Let's quickly do a comparison of gas masks designed for stopping chemicals versus a shirt:
Gas mask:
- Seals tightly around the nose and mouth
- Contains a micron-scale particulate filter to remove dust
- Activated carbon reacts with many toxic compounds, neutralizing them:
- Other filter barriers for specific toxins
Shirt:
- Porous. Generally lets everything but macroscopic dust through.

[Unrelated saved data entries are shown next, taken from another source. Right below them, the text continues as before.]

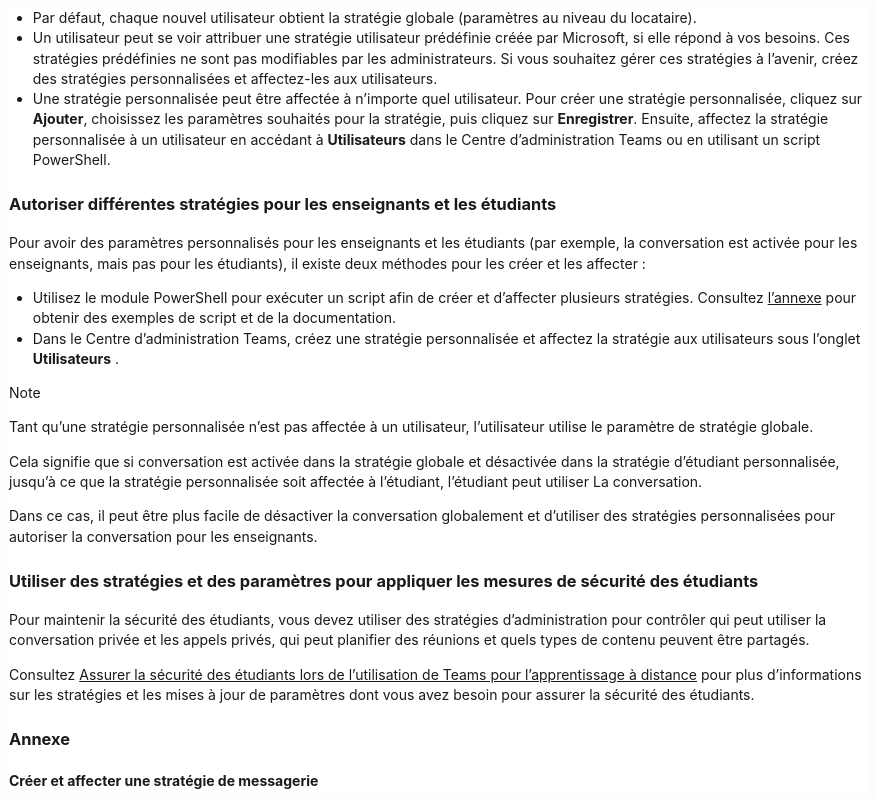 - Par défaut, chaque nouvel utilisateur obtient la stratégie globale (paramètres au niveau du locataire).
- Un utilisateur peut se voir attribuer une stratégie utilisateur prédéfinie créée par Microsoft, si elle répond à vos besoins. Ces stratégies prédéfinies ne sont pas modifiables par les administrateurs. Si vous souhaitez gérer ces stratégies à l’avenir, créez des stratégies personnalisées et affectez-les aux utilisateurs.
- Une stratégie personnalisée peut être affectée à n’importe quel utilisateur. Pour créer une stratégie personnalisée, cliquez sur **Ajouter**, choisissez les paramètres souhaités pour la stratégie, puis cliquez sur **Enregistrer**. Ensuite, affectez la stratégie personnalisée à un utilisateur en accédant à **Utilisateurs** dans le Centre d’administration Teams ou en utilisant un script PowerShell.

### <a name="allow-different-policies-for-faculty-and-students"></a>Autoriser différentes stratégies pour les enseignants et les étudiants

Pour avoir des paramètres personnalisés pour les enseignants et les étudiants (par exemple, la conversation est activée pour les enseignants, mais pas pour les étudiants), il existe deux méthodes pour les créer et les affecter :

- Utilisez le module PowerShell pour exécuter un script afin de créer et d’affecter plusieurs stratégies. Consultez [l’annexe](#appendix) pour obtenir des exemples de script et de la documentation.
- Dans le Centre d’administration Teams, créez une stratégie personnalisée et affectez la stratégie aux utilisateurs sous l’onglet **Utilisateurs** .

> [!NOTE]
> Tant qu’une stratégie personnalisée n’est pas affectée à un utilisateur, l’utilisateur utilise le paramètre de stratégie globale.
>
> Cela signifie que si conversation est activée dans la stratégie globale et désactivée dans la stratégie d’étudiant personnalisée, jusqu’à ce que la stratégie personnalisée soit affectée à l’étudiant, l’étudiant peut utiliser La conversation.
>
> Dans ce cas, il peut être plus facile de désactiver la conversation globalement et d’utiliser des stratégies personnalisées pour autoriser la conversation pour les enseignants.

### <a name="use-policies-and-settings-to-enforce-student-safety-measures"></a>Utiliser des stratégies et des paramètres pour appliquer les mesures de sécurité des étudiants

Pour maintenir la sécurité des étudiants, vous devez utiliser des stratégies d’administration pour contrôler qui peut utiliser la conversation privée et les appels privés, qui peut planifier des réunions et quels types de contenu peuvent être partagés.  

Consultez [Assurer la sécurité des étudiants lors de l’utilisation de Teams pour l’apprentissage à distance](https://support.office.com/article/f00fa399-0473-4d31-ab72-644c137e11c8) pour plus d’informations sur les stratégies et les mises à jour de paramètres dont vous avez besoin pour assurer la sécurité des étudiants.

### <a name="appendix"></a>Annexe

#### <a name="create-and-assign-a-messaging-policy"></a>Créer et affecter une stratégie de messagerie
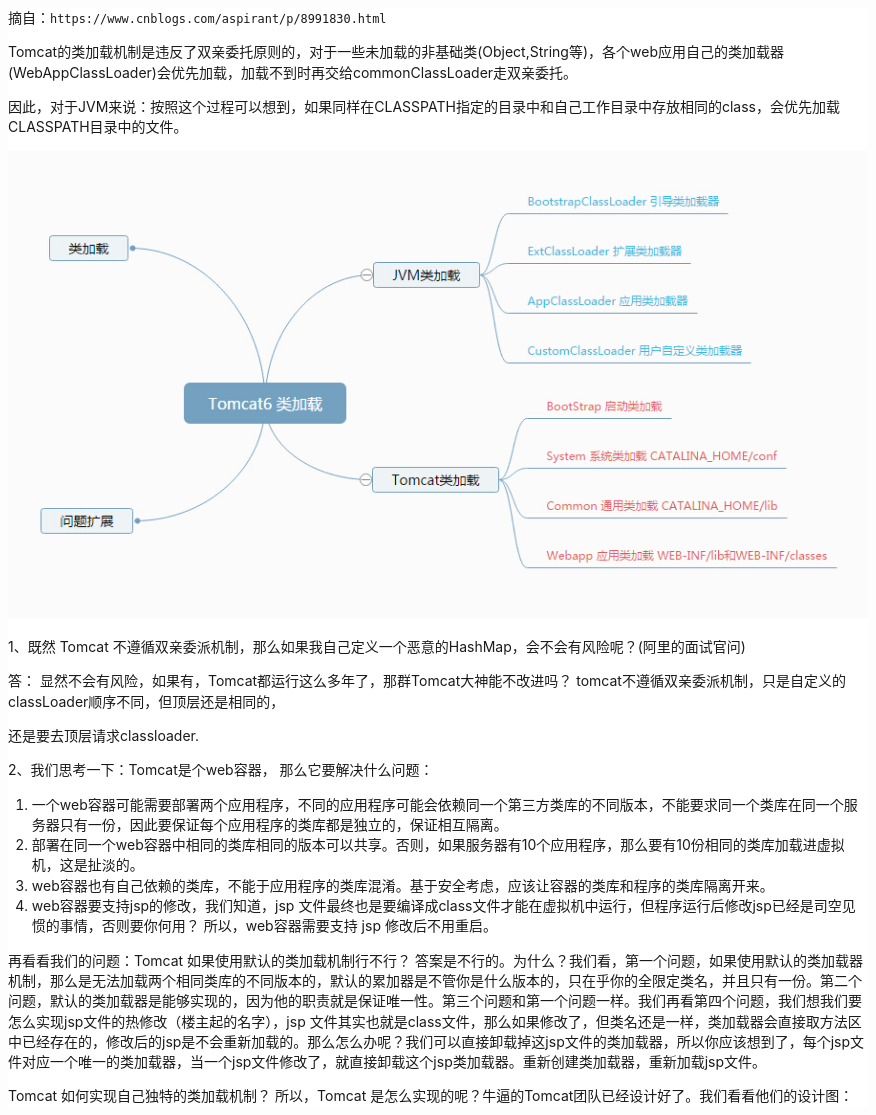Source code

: 摘自：`https://www.cnblogs.com/aspirant/p/8991830.html`

Tomcat的类加载机制是违反了双亲委托原则的，对于一些未加载的非基础类(Object,String等)，各个web应用自己的类加载器(WebAppClassLoader)会优先加载，加载不到时再交给commonClassLoader走双亲委托。 

因此，对于JVM来说：按照这个过程可以想到，如果同样在CLASSPATH指定的目录中和自己工作目录中存放相同的class，会优先加载CLASSPATH目录中的文件。

![10](./assert/10.jpg)

1、既然 Tomcat 不遵循双亲委派机制，那么如果我自己定义一个恶意的HashMap，会不会有风险呢？(阿里的面试官问)

答： 显然不会有风险，如果有，Tomcat都运行这么多年了，那群Tomcat大神能不改进吗？ tomcat不遵循双亲委派机制，只是自定义的classLoader顺序不同，但顶层还是相同的，

还是要去顶层请求classloader.

2、我们思考一下：Tomcat是个web容器， 那么它要解决什么问题： 
1. 一个web容器可能需要部署两个应用程序，不同的应用程序可能会依赖同一个第三方类库的不同版本，不能要求同一个类库在同一个服务器只有一份，因此要保证每个应用程序的类库都是独立的，保证相互隔离。 
2. 部署在同一个web容器中相同的类库相同的版本可以共享。否则，如果服务器有10个应用程序，那么要有10份相同的类库加载进虚拟机，这是扯淡的。 
3. web容器也有自己依赖的类库，不能于应用程序的类库混淆。基于安全考虑，应该让容器的类库和程序的类库隔离开来。 
4. web容器要支持jsp的修改，我们知道，jsp 文件最终也是要编译成class文件才能在虚拟机中运行，但程序运行后修改jsp已经是司空见惯的事情，否则要你何用？ 所以，web容器需要支持 jsp 修改后不用重启。

再看看我们的问题：Tomcat 如果使用默认的类加载机制行不行？ 
答案是不行的。为什么？我们看，第一个问题，如果使用默认的类加载器机制，那么是无法加载两个相同类库的不同版本的，默认的累加器是不管你是什么版本的，只在乎你的全限定类名，并且只有一份。第二个问题，默认的类加载器是能够实现的，因为他的职责就是保证唯一性。第三个问题和第一个问题一样。我们再看第四个问题，我们想我们要怎么实现jsp文件的热修改（楼主起的名字），jsp 文件其实也就是class文件，那么如果修改了，但类名还是一样，类加载器会直接取方法区中已经存在的，修改后的jsp是不会重新加载的。那么怎么办呢？我们可以直接卸载掉这jsp文件的类加载器，所以你应该想到了，每个jsp文件对应一个唯一的类加载器，当一个jsp文件修改了，就直接卸载这个jsp类加载器。重新创建类加载器，重新加载jsp文件。

Tomcat 如何实现自己独特的类加载机制？
所以，Tomcat 是怎么实现的呢？牛逼的Tomcat团队已经设计好了。我们看看他们的设计图：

- Multiple layers of fine-weave cloth can reduce concentrations of certain bacteria when water is strained through it, but only because they tend to be attached to particulates and plankton.[1]
- Largely inert; will not react with gasses of any kind.
A shirt simply is not a gas mask. The toxic gasses from volcanoes, such as sulfur oxides and sulfuric, hydrogen chloride and hydrochloric acid, carbon monoxide, asphyxiating carbon dioxide, and so on, simply have no chemical means to react with a shirt, nor are they even close to being too large for the weave to block.
There may be some logic to using a wet shirt as a gas mask (sulfur oxides and hydrogen chloride can be absorbed into water), but I am unable to locate a study suggesting that even this is effective. If you are having trouble breathing, don't waste time messing with your shirt -- get out of there.